Every achievement they’ve made should be emphasized, and it is unwise to let the differences or quarrels overshadow the achievements. Differences should not be ignored, neither should they be overemphasized. It would be preferable if differences in one area don’t hinder cooperation in others’. This will be helpful for the U.S. and China to narrow their gaps and extend their common interests.
- Countries with a Rule-based Relationship Can Enjoy More Trust
U.S. officials have frequently criticized China for not acting following international rules, and urged it to solve territorial disputes with its neighbors by international law. Chinese officials frequently criticize the U.S. for its double-standard in dealing with international affairs.
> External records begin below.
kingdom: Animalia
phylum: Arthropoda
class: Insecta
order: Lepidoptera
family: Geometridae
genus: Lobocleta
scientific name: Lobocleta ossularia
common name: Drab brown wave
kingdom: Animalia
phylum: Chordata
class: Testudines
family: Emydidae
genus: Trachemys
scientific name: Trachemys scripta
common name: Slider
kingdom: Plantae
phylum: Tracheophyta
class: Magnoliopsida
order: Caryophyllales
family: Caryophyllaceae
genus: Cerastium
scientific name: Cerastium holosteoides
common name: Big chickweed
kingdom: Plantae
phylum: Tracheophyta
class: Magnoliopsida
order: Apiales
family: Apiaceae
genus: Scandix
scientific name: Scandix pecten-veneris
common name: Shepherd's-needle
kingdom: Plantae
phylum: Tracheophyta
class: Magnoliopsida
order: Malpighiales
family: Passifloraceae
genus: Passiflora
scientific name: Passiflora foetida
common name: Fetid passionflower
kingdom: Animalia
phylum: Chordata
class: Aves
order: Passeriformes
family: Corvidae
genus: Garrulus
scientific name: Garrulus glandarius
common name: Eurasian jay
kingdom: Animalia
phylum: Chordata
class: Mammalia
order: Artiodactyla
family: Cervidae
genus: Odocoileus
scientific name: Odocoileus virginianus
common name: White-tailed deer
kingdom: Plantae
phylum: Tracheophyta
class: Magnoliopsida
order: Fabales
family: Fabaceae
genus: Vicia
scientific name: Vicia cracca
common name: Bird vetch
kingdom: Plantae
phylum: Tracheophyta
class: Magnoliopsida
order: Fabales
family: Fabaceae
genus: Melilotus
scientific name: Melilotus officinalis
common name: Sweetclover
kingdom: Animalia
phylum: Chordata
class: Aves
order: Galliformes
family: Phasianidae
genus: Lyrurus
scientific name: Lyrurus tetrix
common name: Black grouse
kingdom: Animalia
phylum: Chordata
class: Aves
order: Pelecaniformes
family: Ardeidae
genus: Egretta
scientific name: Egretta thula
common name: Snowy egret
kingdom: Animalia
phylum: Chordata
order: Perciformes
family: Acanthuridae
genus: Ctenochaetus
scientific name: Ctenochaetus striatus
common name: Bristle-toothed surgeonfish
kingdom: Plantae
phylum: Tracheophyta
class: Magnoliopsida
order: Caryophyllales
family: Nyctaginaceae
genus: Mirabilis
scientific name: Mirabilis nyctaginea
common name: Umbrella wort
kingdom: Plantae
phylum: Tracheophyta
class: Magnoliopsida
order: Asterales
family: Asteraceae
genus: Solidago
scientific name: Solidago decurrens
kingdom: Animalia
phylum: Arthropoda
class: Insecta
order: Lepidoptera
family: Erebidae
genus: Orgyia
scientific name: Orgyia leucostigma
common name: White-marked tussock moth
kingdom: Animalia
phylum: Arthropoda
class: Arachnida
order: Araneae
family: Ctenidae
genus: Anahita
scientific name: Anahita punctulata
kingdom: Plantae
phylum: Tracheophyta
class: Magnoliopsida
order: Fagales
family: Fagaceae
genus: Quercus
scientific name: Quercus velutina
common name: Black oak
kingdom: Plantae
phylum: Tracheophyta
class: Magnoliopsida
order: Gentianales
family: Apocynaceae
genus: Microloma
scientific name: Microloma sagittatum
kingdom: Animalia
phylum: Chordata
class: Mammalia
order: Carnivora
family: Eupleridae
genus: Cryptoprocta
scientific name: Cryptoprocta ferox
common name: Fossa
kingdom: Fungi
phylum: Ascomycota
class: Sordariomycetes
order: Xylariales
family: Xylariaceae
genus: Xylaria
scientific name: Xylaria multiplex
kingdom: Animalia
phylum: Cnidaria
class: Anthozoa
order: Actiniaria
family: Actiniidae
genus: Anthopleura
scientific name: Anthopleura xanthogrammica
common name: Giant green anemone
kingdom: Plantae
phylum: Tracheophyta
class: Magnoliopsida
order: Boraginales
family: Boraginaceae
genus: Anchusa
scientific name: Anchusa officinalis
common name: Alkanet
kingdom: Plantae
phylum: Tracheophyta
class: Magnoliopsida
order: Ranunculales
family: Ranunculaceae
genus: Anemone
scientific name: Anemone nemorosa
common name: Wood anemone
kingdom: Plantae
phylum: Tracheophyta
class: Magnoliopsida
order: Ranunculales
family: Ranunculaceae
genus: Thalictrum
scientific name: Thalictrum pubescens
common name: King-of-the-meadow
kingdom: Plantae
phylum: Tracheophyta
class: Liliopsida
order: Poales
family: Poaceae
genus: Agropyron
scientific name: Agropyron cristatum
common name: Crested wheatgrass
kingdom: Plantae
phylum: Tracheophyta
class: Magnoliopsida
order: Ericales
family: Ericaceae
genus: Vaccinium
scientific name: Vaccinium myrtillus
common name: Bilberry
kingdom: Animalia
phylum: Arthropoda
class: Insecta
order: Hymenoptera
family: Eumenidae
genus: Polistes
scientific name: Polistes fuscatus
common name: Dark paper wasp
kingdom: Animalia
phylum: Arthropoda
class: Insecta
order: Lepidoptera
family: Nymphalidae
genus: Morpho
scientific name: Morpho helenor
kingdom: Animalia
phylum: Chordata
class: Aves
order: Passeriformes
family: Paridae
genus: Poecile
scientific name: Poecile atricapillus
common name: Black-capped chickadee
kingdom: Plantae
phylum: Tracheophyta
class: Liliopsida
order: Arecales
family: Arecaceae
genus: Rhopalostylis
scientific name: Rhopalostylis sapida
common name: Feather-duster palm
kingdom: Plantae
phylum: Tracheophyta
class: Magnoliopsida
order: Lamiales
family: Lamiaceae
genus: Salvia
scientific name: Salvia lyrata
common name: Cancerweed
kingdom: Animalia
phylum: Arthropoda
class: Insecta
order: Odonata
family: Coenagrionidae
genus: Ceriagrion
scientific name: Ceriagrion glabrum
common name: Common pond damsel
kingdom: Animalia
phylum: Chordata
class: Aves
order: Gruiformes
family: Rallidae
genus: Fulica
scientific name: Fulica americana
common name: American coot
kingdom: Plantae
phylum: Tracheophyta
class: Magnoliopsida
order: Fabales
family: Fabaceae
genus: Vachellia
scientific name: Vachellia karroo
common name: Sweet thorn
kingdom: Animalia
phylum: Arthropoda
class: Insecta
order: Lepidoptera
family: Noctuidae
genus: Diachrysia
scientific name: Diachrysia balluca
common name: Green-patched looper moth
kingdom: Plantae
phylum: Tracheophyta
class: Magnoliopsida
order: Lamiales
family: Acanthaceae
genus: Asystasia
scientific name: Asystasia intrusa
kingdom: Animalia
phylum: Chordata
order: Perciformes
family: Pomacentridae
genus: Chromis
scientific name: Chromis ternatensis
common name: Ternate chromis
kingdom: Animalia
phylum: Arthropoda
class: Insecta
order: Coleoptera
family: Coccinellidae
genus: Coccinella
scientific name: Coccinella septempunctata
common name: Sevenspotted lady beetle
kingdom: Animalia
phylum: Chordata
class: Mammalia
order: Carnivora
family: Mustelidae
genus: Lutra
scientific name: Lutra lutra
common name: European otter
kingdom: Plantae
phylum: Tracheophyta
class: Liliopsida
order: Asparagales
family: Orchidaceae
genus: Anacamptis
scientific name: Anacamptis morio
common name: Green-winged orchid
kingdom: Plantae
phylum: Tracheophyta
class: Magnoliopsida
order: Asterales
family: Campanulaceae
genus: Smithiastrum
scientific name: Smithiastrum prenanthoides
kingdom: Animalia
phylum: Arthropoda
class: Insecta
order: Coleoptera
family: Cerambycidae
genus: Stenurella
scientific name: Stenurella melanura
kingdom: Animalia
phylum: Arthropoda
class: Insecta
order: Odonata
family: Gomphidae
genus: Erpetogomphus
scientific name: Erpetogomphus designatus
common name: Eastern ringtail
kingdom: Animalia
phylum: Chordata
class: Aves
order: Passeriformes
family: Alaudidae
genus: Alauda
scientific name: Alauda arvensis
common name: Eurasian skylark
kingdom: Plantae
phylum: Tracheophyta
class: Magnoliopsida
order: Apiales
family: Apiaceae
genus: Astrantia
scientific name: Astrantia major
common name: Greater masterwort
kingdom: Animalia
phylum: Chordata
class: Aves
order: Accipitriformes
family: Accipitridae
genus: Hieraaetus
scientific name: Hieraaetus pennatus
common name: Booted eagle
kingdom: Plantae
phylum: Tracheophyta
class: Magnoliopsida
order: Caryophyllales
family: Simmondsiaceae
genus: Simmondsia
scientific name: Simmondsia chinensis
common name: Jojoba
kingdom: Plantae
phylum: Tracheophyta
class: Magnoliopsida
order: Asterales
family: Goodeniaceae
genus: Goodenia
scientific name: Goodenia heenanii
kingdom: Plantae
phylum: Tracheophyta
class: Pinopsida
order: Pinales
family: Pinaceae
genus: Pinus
It’s difficult for the U.S. and China to build strategic trust, but interactions based on international rules may be helpful in advancing such trust. They may not make compromises on issues like values and political systems, but it’s highly possible for them to arrive at consensuses on particular issues like trade conflict, nuclear proliferation and climate change.
If the Sino-U.S. relationship is based on rules, their differences might be solved smoothly. If the summit could show the two powers’ strong commitment to international rules, it will deliver a strong push for a stable Sino-U.S. relationship. And the mutual trust may increase accordingly.
President Xi’s visit to the U.S. comes at a critical moment. When minds change, the future will be different. That’s what people may expect from the coming summit.